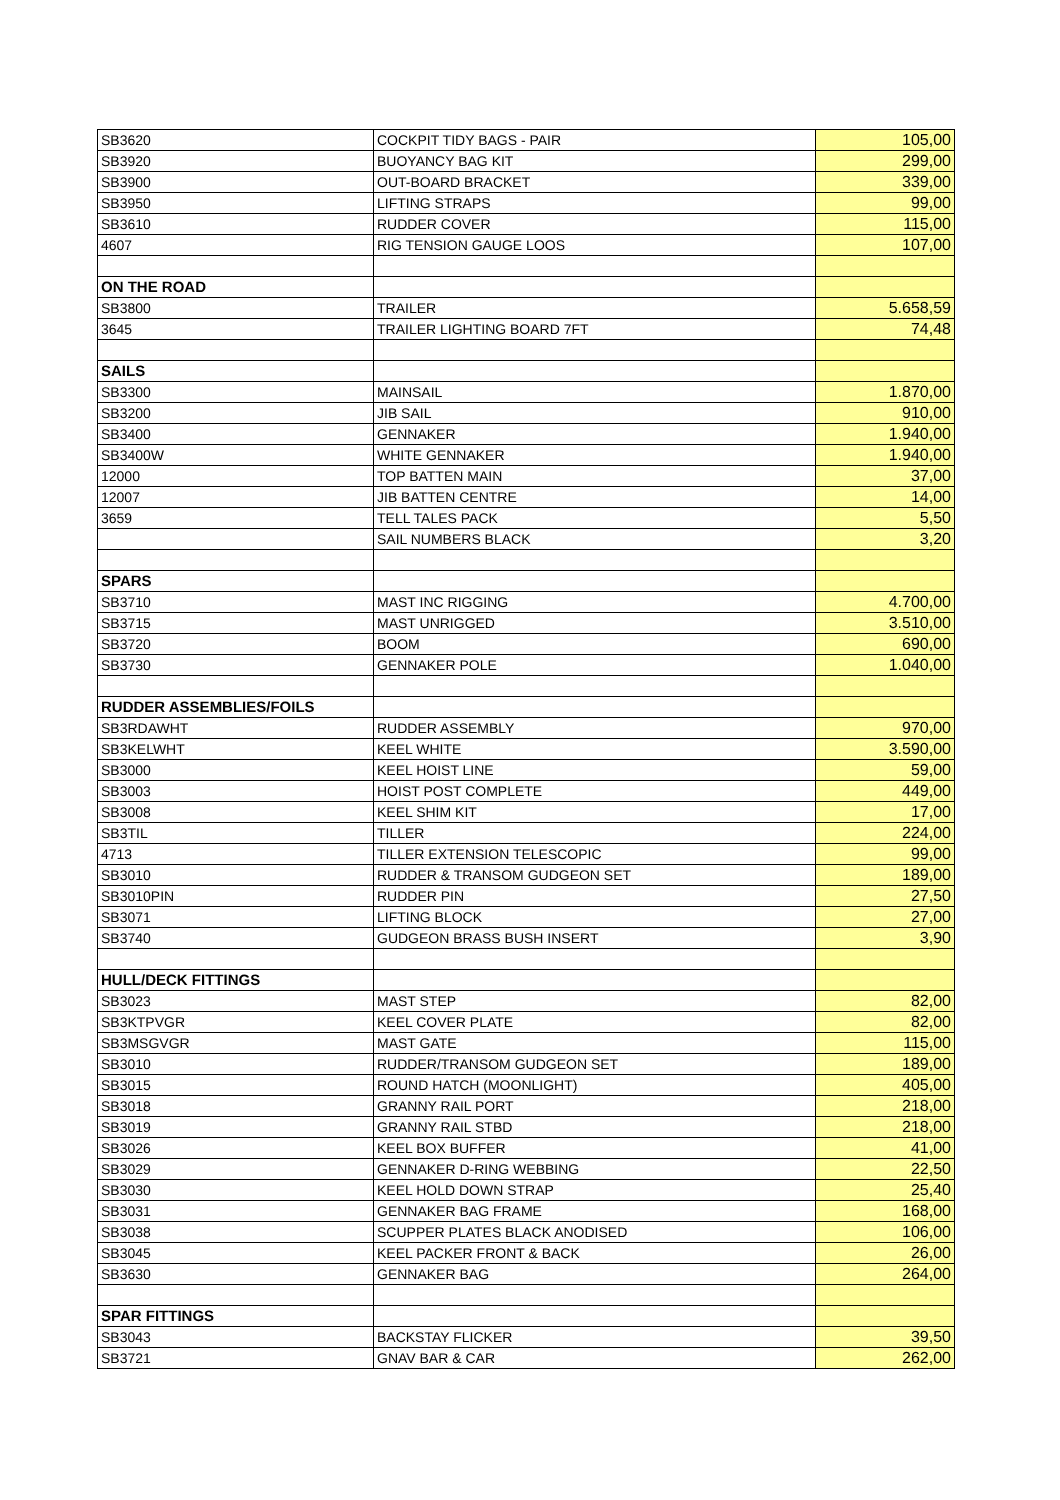| SB3620 | COCKPIT TIDY BAGS - PAIR | 105,00 |
| SB3920 | BUOYANCY BAG KIT | 299,00 |
| SB3900 | OUT-BOARD BRACKET | 339,00 |
| SB3950 | LIFTING STRAPS | 99,00 |
| SB3610 | RUDDER COVER | 115,00 |
| 4607 | RIG TENSION GAUGE LOOS | 107,00 |
| ON THE ROAD | | |
| SB3800 | TRAILER | 5.658,59 |
| 3645 | TRAILER LIGHTING BOARD 7FT | 74,48 |
| SAILS | | |
| SB3300 | MAINSAIL | 1.870,00 |
| SB3200 | JIB SAIL | 910,00 |
| SB3400 | GENNAKER | 1.940,00 |
| SB3400W | WHITE GENNAKER | 1.940,00 |
| 12000 | TOP BATTEN MAIN | 37,00 |
| 12007 | JIB BATTEN CENTRE | 14,00 |
| 3659 | TELL TALES PACK | 5,50 |
| | SAIL NUMBERS BLACK | 3,20 |
| SPARS | | |
| SB3710 | MAST INC RIGGING | 4.700,00 |
| SB3715 | MAST UNRIGGED | 3.510,00 |
| SB3720 | BOOM | 690,00 |
| SB3730 | GENNAKER POLE | 1.040,00 |
| RUDDER ASSEMBLIES/FOILS | | |
| SB3RDAWHT | RUDDER ASSEMBLY | 970,00 |
| SB3KELWHT | KEEL WHITE | 3.590,00 |
| SB3000 | KEEL HOIST LINE | 59,00 |
| SB3003 | HOIST POST COMPLETE | 449,00 |
| SB3008 | KEEL SHIM KIT | 17,00 |
| SB3TIL | TILLER | 224,00 |
| 4713 | TILLER EXTENSION TELESCOPIC | 99,00 |
| SB3010 | RUDDER & TRANSOM GUDGEON SET | 189,00 |
| SB3010PIN | RUDDER PIN | 27,50 |
| SB3071 | LIFTING BLOCK | 27,00 |
| SB3740 | GUDGEON BRASS BUSH INSERT | 3,90 |
| HULL/DECK FITTINGS | | |
| SB3023 | MAST STEP | 82,00 |
| SB3KTPVGR | KEEL COVER PLATE | 82,00 |
| SB3MSGVGR | MAST GATE | 115,00 |
| SB3010 | RUDDER/TRANSOM GUDGEON SET | 189,00 |
| SB3015 | ROUND HATCH (MOONLIGHT) | 405,00 |
| SB3018 | GRANNY RAIL PORT | 218,00 |
| SB3019 | GRANNY RAIL STBD | 218,00 |
| SB3026 | KEEL BOX BUFFER | 41,00 |
| SB3029 | GENNAKER D-RING WEBBING | 22,50 |
| SB3030 | KEEL HOLD DOWN STRAP | 25,40 |
| SB3031 | GENNAKER BAG FRAME | 168,00 |
| SB3038 | SCUPPER PLATES BLACK ANODISED | 106,00 |
| SB3045 | KEEL PACKER FRONT & BACK | 26,00 |
| SB3630 | GENNAKER BAG | 264,00 |
| SPAR FITTINGS | | |
| SB3043 | BACKSTAY FLICKER | 39,50 |
| SB3721 | GNAV BAR & CAR | 262,00 |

_Instructions to follow:_
Lines before the one containing "WEBBING | 22,50 |" stay out; reproduce that line and all the lines after it, through the end of the listing, exactly.

_Response to the task:_
| SB3029 | GENNAKER D-RING WEBBING | 22,50 |
| SB3030 | KEEL HOLD DOWN STRAP | 25,40 |
| SB3031 | GENNAKER BAG FRAME | 168,00 |
| SB3038 | SCUPPER PLATES BLACK ANODISED | 106,00 |
| SB3045 | KEEL PACKER FRONT & BACK | 26,00 |
| SB3630 | GENNAKER BAG | 264,00 |
| SPAR FITTINGS | | |
| SB3043 | BACKSTAY FLICKER | 39,50 |
| SB3721 | GNAV BAR & CAR | 262,00 |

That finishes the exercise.